Die Aufgabe ::
Beantworte bitte zum Abschnitt über das Qigong-Üben diese drei Fragen:
(a) Wer wird als Begründer des Qigong Yangsheng genannt?
(b) In welcher Ausbildung kamen die Fragen zum richtigen Üben bei den Teilnehmenden immer wieder auf?
(c) Wie fühlen wir uns, wenn die Balance zwischen Anspannung und Entspannung gelingt?

Qigong üben

Qigong üben – Mach ich das so richtig?

Zuhause Qigong üben ist am Anfang gar nicht so einfach. Da war doch diese tolle Übung, aber wie ging die denn gleich nochmal? Zeigt die Handfläche nach oben oder doch zur Seite? Und wie war das nochmal mit dem Stand? Wenn wir mit Qigong beginnen und auch mal alleine zuhause üben, sind wir oft unsicher, ob wir auch ‚richtig‘ üben.

Ist es daher besser gar nicht alleine zu üben, bevor wir uns etwas falsches angewöhnen? Was passiert, wenn wir eine Übung ‚falsch‘ machen? Woran erkennen wir überhaupt, ob wir richtig üben? Natürlich habe ich mir diese Fragen auch gestellt, als ich vor ein paar Jahren mit Qigong begonnen habe. Auch in der Ausbildung zur Qigong-Kursleiterin kamen diese Fragen bei den Teilnehmenden immer wieder auf.

Mittlerweile sehe ich das so:

  • Wenn wir selbst Qigong üben, setzen wir uns tiefer mit den Übungen auseinander und verstehen nach und nach mehr die Struktur und den Hintergrund der Übungen. Haben wir schon einmal versucht, eine Übung selbst ‚hinzubekommen‘ können wir die Anleitungen im Kurs besser einordnen und nachvollziehen.
  • Solange wir mit unserer Aufmerksamkeit beim Körper bleiben, besteht keine wirkliche Gefahr, dass wir uns schaden, selbst wenn die Ausführung nicht ganz ‚richtig‘ ist. Wenn wir die Übungen langsam und bewusst ausführen, bemerken wir, wenn sich eine Bewegung nicht gut anfühlt. Dann können wir ’nachjustieren‘ oder in der nächsten Kursstunde nachfragen, wie wir eine Fehlbelastung vermeiden können.

Die 6 Schlüsselpunkte des Qigong Yangsheng

Eine sehr gute Orientierung beim Qigong üben sind darüber hinaus die 6 Schlüsselpunkte von Prof. Jiao Guorui, dem Begründer des Qigong Yangsheng. Die 6 Schlüsselpunkte beschreiben die Grundprinzipien beim Qigong-Üben. Sie gelten zwar in erster Linie für die Stilrichtung Qigong Yangsheng, sind aus meiner Sicht aber generell hilfreich für unsere Übungspraxis.

Und das sind die 6 Schlüsselpunkte:

Entspannung, Ruhe, Natürlichkeit

Vorstellungskraft und Qi folgen einander

Bewegung und Ruhe gehören zusammen

Oben „leicht“- unten „fest“

Das richtige Maß

Schritt für Schritt üben

Prof. Jiao Guorui, Die 15 Ausdrucksformen des Taiji Qigong, S. 18

Entspannung, Ruhe, Natürlichkeit

Entspannung: Wenn wir Qigong üben, versuchen wir zu entspannen. Das bedeutet jedoch nicht, dass wir passiv sind. Vielmehr spüren wir in unseren Körper und versuchen, in jedem Moment die richtige Balance zwischen Anspannung und Entspannung zu finden. Gelingt das, fühlen wir uns locker, entspannt und voller Energie.

Material ::

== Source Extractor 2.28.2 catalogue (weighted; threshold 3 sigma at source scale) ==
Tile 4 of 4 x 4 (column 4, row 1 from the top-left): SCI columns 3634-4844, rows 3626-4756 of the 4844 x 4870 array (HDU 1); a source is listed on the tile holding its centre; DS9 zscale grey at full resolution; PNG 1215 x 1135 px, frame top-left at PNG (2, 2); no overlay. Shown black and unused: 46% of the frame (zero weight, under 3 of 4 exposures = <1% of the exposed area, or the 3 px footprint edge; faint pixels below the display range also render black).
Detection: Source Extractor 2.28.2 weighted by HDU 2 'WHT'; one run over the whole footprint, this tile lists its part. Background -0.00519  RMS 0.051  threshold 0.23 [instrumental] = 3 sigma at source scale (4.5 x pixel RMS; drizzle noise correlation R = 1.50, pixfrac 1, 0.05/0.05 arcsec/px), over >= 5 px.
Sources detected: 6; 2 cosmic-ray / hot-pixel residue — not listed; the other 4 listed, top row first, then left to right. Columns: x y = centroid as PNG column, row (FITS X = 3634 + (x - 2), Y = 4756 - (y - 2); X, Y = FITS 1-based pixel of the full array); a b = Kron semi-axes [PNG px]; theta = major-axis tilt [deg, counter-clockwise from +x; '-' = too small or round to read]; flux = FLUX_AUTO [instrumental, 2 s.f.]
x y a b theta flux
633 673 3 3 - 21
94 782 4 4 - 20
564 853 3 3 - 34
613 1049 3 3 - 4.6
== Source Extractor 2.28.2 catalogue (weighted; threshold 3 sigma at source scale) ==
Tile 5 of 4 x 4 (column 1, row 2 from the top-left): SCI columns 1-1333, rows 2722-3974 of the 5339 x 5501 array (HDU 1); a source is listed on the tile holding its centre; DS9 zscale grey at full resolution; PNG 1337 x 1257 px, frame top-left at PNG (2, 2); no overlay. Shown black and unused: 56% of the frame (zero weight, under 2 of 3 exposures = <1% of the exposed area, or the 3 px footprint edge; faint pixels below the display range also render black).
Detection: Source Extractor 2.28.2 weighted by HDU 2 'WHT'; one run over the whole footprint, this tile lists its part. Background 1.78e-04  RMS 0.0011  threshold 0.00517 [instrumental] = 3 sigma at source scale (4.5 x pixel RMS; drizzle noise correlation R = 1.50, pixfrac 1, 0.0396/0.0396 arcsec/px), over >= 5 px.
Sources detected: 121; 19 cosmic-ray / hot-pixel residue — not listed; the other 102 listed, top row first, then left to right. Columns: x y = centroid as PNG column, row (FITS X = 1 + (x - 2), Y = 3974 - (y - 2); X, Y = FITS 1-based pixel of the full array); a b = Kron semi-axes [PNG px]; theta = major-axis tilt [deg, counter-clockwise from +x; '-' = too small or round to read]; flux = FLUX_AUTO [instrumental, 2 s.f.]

Als Antwort ::
(a) Prof. Jiao Guorui
(b) In der Ausbildung zur Qigong-Kursleiterin
(c) Locker, entspannt und voller Energie